At the moment, to use simple ORACLE types such as NUMBER, you can use a type definition:
CREATE TYPE NUMBER AS NUMERIC
The next snapshot will allow NUMBER(N) and other aspects of ORACLE type compatibility when the flag is set.
Download from http://hsqldb.org/support/
[Update:] The snapshot issued on Oct 4 translates most Oracle specific types to ANSI SQL types. HSQLDB 2.0 also supports the ANSI SQL INTERVAL type and date / timestamp arithmetic the same way as Oracle.
What are your unit tests for?
If they test the proper working of DDLs and stored procedures then you should write the tests "closer" to Oracle: either without Java code or without Spring and other nice web interfaces at all focusing on the db.
If you want to test the application logic implemented in Java and Spring then you may use mock objects/database connection to make your tests independent of the database.
If you want to test the working as a whole (what is against the modular development and testing principle) then you may virtualize your database and test on that instance without having the risk of doing some nasty irreversible modifications.
As long as your tests clean up after themselves (as you already seem to know how to set up), there's nothing wrong with running tests against a real database instance.
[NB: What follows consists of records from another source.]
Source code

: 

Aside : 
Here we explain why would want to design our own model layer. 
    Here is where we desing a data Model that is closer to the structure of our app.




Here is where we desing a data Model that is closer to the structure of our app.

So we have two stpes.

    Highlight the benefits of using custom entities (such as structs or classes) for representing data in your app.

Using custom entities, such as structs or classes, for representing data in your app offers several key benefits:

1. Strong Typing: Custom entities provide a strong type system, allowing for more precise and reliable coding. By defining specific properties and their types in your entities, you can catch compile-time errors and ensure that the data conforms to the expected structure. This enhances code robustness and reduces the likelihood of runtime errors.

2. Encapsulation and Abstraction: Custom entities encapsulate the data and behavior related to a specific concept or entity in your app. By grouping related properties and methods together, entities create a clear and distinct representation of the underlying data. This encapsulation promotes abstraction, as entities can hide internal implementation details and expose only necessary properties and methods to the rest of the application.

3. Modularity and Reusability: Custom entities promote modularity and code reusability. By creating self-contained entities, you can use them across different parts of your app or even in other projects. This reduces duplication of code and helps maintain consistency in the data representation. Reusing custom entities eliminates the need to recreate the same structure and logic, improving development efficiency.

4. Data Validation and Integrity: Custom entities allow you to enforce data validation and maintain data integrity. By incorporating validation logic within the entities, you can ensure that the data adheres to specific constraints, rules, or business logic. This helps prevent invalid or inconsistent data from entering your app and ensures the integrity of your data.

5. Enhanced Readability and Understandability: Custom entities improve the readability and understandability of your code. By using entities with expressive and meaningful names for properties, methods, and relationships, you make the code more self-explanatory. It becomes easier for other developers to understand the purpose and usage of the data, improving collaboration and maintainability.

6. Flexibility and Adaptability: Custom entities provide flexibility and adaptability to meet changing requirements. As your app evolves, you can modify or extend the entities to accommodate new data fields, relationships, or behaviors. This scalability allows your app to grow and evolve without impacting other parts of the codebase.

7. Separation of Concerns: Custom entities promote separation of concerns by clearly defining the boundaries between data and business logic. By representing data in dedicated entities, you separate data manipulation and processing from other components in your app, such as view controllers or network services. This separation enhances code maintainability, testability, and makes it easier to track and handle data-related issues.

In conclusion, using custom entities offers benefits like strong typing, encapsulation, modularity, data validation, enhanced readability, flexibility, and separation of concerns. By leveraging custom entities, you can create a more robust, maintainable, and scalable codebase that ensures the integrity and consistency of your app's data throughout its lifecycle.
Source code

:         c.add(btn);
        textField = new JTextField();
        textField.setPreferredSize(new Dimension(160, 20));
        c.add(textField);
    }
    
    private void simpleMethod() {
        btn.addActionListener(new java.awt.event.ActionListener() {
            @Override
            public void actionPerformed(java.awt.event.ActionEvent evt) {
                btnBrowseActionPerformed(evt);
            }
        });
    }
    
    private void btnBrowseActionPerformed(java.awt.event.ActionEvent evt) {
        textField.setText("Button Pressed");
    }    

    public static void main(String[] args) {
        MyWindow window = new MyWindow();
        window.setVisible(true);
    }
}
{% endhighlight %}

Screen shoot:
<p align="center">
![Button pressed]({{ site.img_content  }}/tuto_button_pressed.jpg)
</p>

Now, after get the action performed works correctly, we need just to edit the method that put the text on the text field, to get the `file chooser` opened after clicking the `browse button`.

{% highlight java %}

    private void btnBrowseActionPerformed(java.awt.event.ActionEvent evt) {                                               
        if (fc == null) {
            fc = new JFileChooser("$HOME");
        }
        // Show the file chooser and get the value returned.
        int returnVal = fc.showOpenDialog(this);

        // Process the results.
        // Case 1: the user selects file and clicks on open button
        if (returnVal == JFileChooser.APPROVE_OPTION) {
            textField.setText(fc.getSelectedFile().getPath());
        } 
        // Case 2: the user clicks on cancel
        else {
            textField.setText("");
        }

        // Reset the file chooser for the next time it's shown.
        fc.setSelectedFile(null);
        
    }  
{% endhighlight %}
In fact it's the approach I usually prefer, because you'll be testing something as close to production as possible.
The incompatibilities seem small, but really end up biting back not so long afterwards. In a good case, you may get away with some nasty sql translation / extensive mockery. In bad cases, parts of the system will be just impossible to test, which I think is an unacceptable risk for business-critical systems.